● **YOUR INSTRUCTIONS**
Return every record below exactly as written, but leave out the pictures.

----- INPUT

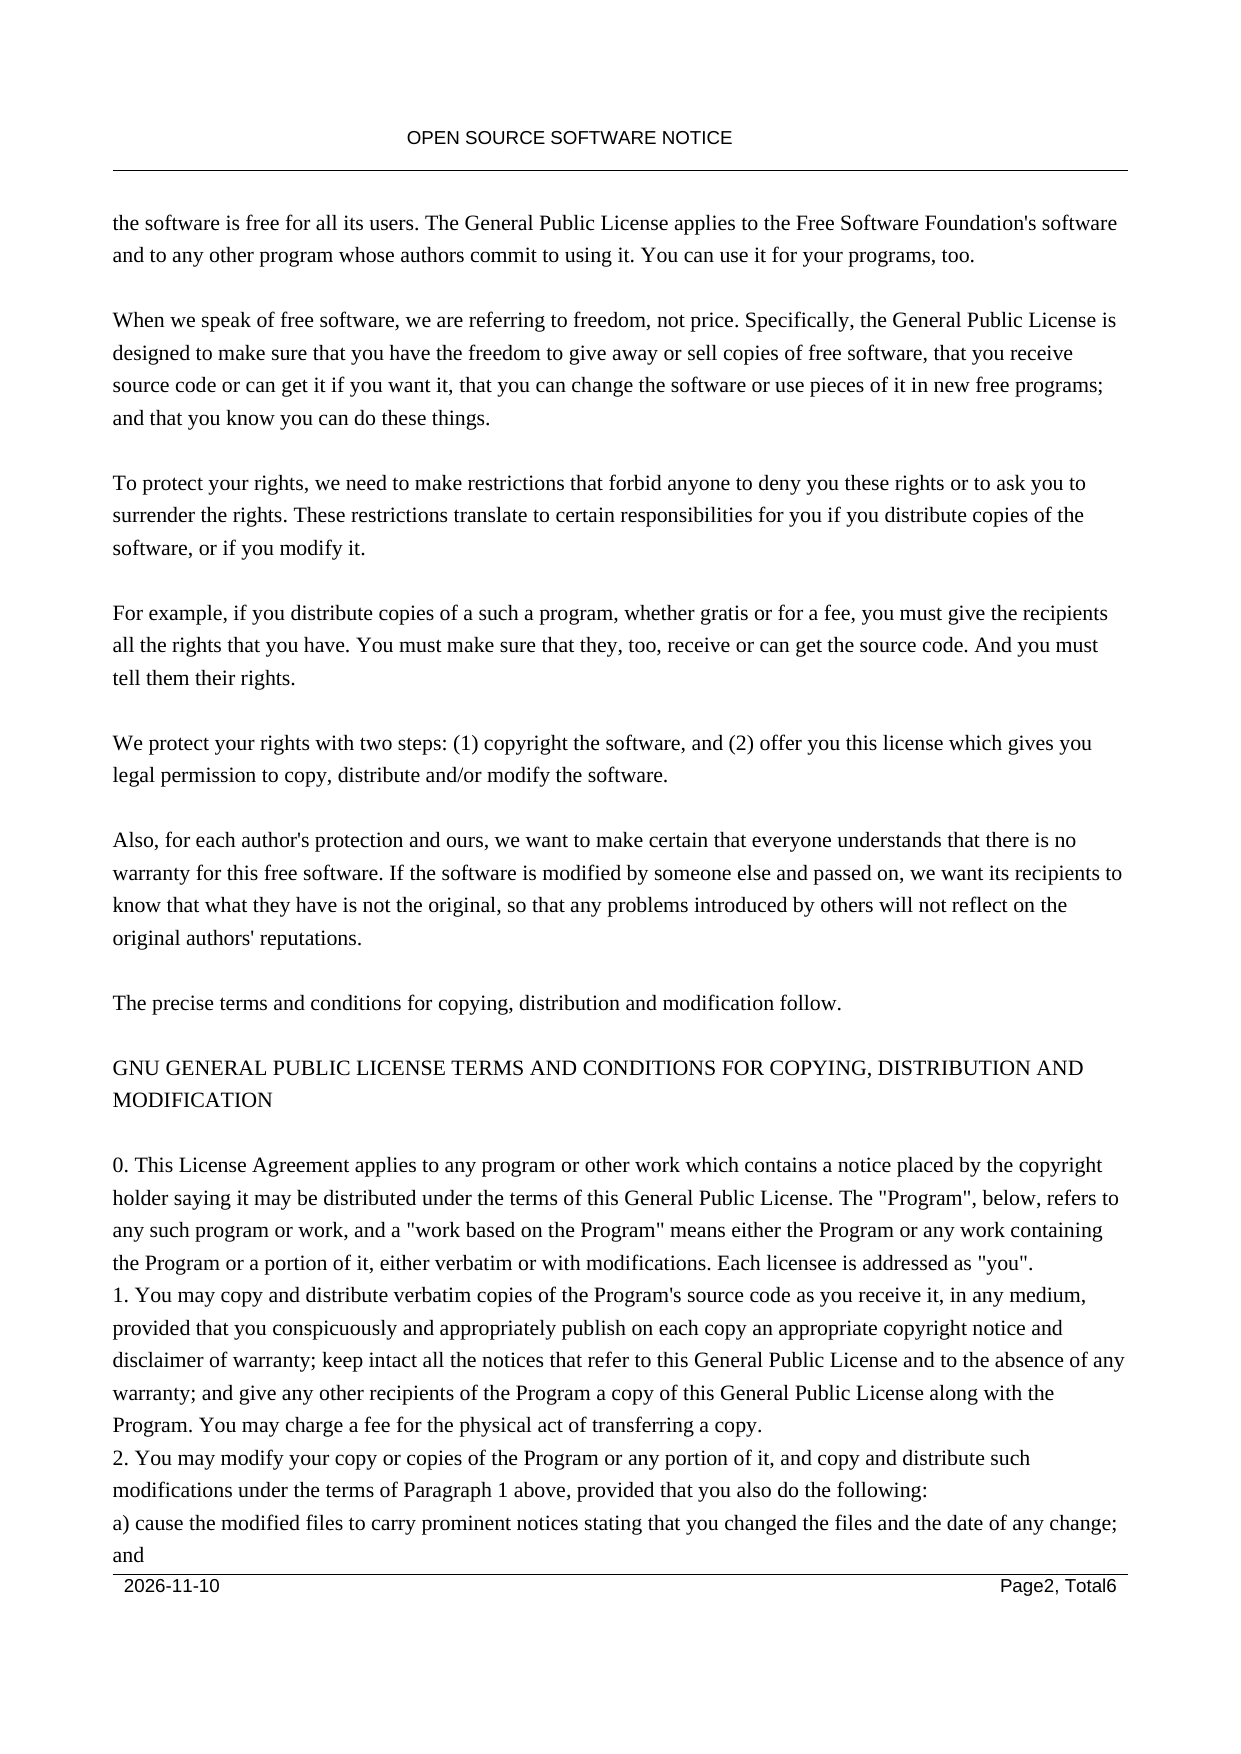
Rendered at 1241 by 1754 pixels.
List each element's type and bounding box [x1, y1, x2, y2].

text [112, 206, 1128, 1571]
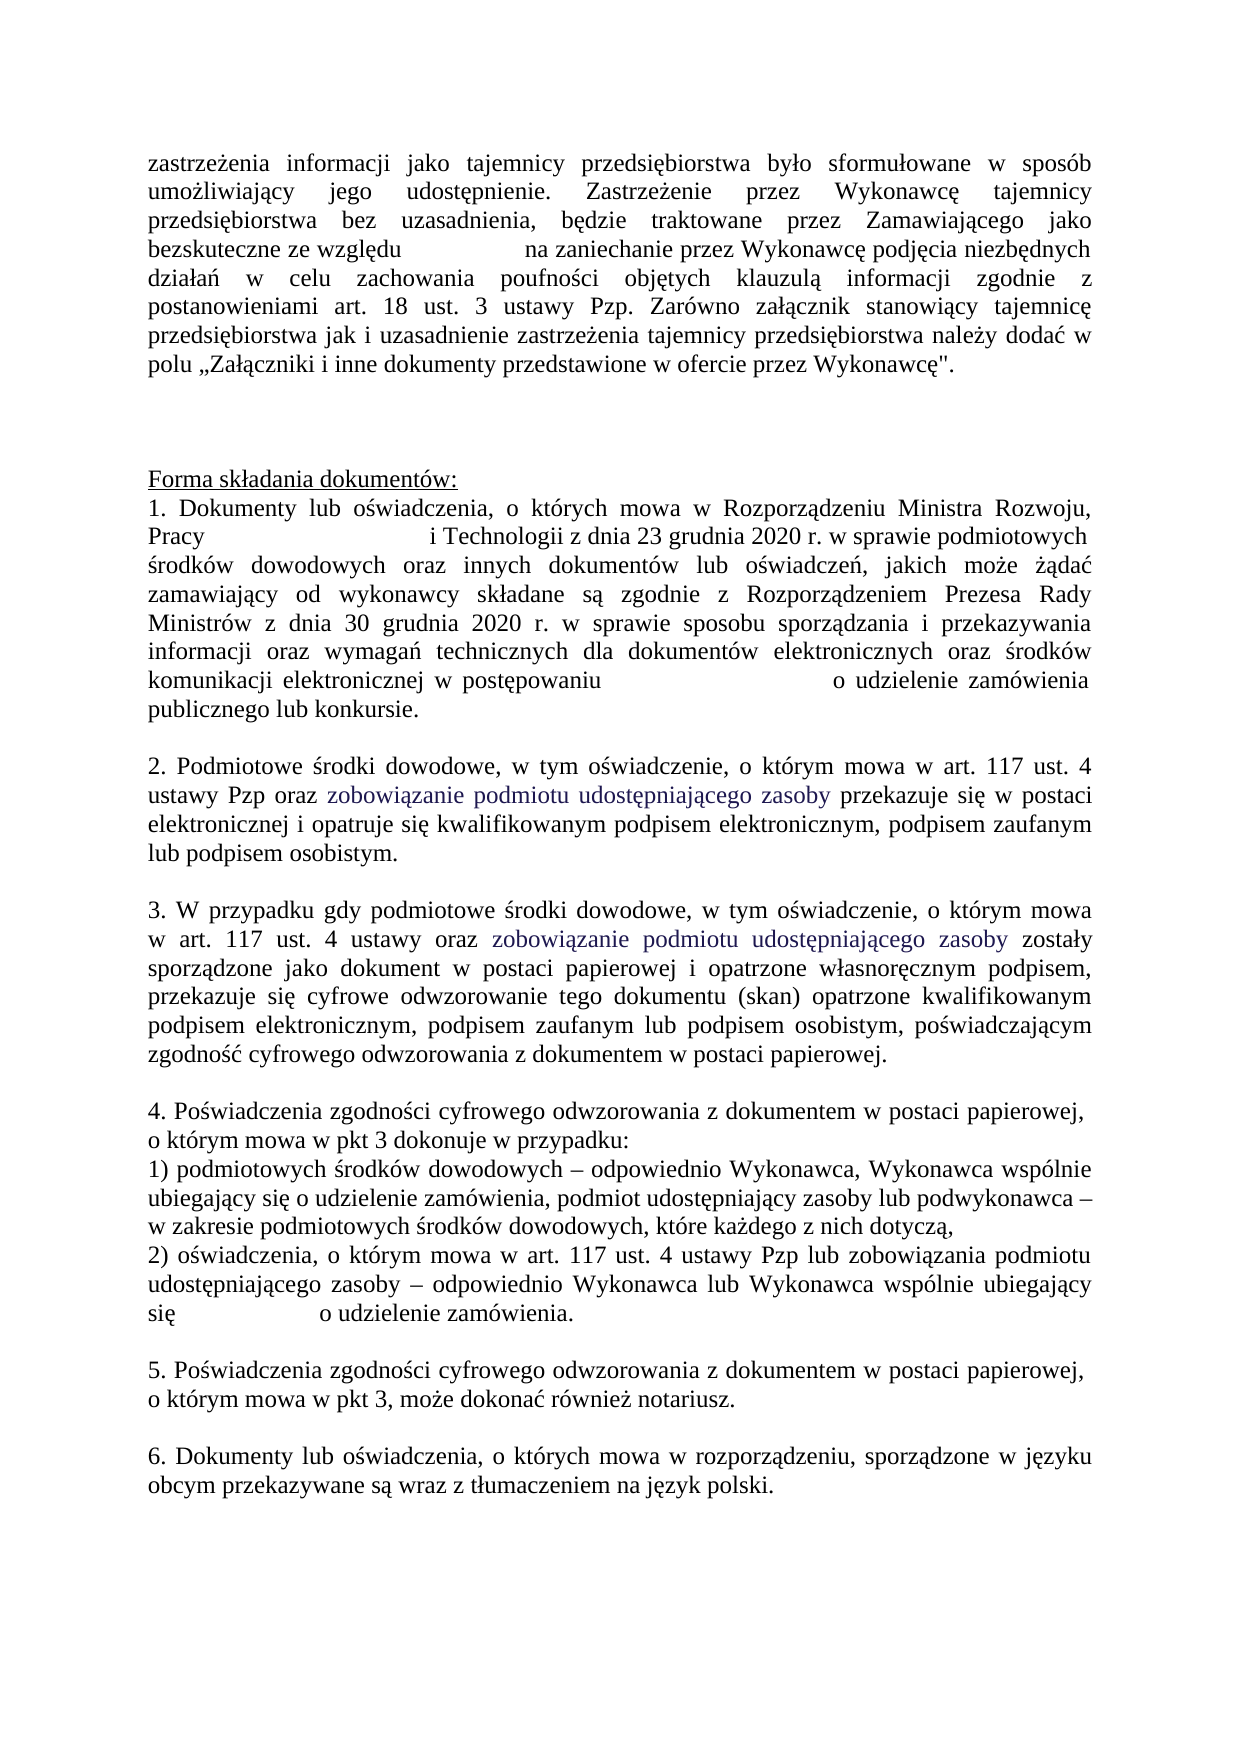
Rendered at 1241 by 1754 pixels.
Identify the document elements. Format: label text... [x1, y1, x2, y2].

----------

● **EXERCISE SOLUTION**
Rendered at 1241 by 1754 pixels.
List each element's type and bounding box [x1, y1, x2, y2].

text [112, 206, 1128, 1571]
Rendered at 1241 by 1754 pixels.
Identify the document elements. Format: label text... [x1, y1, x2, y2].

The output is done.